_Written task_: The whole listing below is to be repeated without alteration.

_Listed records_:
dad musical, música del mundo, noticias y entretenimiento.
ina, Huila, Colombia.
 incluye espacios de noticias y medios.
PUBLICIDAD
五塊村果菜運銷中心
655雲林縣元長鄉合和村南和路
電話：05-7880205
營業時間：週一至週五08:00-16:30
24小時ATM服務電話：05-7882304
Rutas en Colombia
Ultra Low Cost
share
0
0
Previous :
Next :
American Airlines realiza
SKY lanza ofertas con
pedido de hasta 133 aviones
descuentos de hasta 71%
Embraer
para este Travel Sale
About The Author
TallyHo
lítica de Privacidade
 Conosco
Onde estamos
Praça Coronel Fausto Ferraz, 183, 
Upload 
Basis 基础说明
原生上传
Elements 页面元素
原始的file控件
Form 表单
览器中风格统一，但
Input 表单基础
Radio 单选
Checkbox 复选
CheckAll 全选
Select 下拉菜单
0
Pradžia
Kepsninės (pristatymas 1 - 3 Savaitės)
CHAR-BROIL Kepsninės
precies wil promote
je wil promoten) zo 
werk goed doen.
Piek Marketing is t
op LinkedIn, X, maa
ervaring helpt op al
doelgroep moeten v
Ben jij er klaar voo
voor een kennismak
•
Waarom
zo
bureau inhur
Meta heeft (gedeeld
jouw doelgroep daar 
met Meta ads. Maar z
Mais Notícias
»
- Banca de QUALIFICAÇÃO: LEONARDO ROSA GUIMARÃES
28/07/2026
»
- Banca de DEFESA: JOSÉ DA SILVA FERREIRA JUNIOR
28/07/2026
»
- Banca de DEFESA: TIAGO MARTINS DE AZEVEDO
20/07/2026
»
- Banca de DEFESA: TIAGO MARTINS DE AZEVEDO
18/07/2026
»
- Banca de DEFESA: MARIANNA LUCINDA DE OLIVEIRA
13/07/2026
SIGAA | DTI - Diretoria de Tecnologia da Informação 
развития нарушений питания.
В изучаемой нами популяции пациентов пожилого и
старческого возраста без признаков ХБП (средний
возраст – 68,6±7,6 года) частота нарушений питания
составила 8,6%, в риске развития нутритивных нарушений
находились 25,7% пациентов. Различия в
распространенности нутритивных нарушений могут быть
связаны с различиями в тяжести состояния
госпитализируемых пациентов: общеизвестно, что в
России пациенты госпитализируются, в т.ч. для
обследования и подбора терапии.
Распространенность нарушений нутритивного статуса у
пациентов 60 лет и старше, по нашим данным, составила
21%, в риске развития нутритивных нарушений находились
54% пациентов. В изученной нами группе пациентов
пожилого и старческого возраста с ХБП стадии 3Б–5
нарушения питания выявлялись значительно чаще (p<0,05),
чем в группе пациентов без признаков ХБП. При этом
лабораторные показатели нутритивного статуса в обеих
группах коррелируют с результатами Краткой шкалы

_Solution_:
dad musical, música del mundo, noticias y entretenimiento.
ina, Huila, Colombia.
 incluye espacios de noticias y medios.
PUBLICIDAD
五塊村果菜運銷中心
655雲林縣元長鄉合和村南和路
電話：05-7880205
營業時間：週一至週五08:00-16:30
24小時ATM服務電話：05-7882304
Rutas en Colombia
Ultra Low Cost
share
0
0
Previous :
Next :
American Airlines realiza
SKY lanza ofertas con
pedido de hasta 133 aviones
descuentos de hasta 71%
Embraer
para este Travel Sale
About The Author
TallyHo
lítica de Privacidade
 Conosco
Onde estamos
Praça Coronel Fausto Ferraz, 183, 
Upload 
Basis 基础说明
原生上传
Elements 页面元素
原始的file控件
Form 表单
览器中风格统一，但
Input 表单基础
Radio 单选
Checkbox 复选
CheckAll 全选
Select 下拉菜单
0
Pradžia
Kepsninės (pristatymas 1 - 3 Savaitės)
CHAR-BROIL Kepsninės
precies wil promote
je wil promoten) zo 
werk goed doen.
Piek Marketing is t
op LinkedIn, X, maa
ervaring helpt op al
doelgroep moeten v
Ben jij er klaar voo
voor een kennismak
•
Waarom
zo
bureau inhur
Meta heeft (gedeeld
jouw doelgroep daar 
met Meta ads. Maar z
Mais Notícias
»
- Banca de QUALIFICAÇÃO: LEONARDO ROSA GUIMARÃES
28/07/2026
»
- Banca de DEFESA: JOSÉ DA SILVA FERREIRA JUNIOR
28/07/2026
»
- Banca de DEFESA: TIAGO MARTINS DE AZEVEDO
20/07/2026
»
- Banca de DEFESA: TIAGO MARTINS DE AZEVEDO
18/07/2026
»
- Banca de DEFESA: MARIANNA LUCINDA DE OLIVEIRA
13/07/2026
SIGAA | DTI - Diretoria de Tecnologia da Informação 
развития нарушений питания.
В изучаемой нами популяции пациентов пожилого и
старческого возраста без признаков ХБП (средний
возраст – 68,6±7,6 года) частота нарушений питания
составила 8,6%, в риске развития нутритивных нарушений
находились 25,7% пациентов. Различия в
распространенности нутритивных нарушений могут быть
связаны с различиями в тяжести состояния
госпитализируемых пациентов: общеизвестно, что в
России пациенты госпитализируются, в т.ч. для
обследования и подбора терапии.
Распространенность нарушений нутритивного статуса у
пациентов 60 лет и старше, по нашим данным, составила
21%, в риске развития нутритивных нарушений находились
54% пациентов. В изученной нами группе пациентов
пожилого и старческого возраста с ХБП стадии 3Б–5
нарушения питания выявлялись значительно чаще (p<0,05),
чем в группе пациентов без признаков ХБП. При этом
лабораторные показатели нутритивного статуса в обеих
группах коррелируют с результатами Краткой шкалы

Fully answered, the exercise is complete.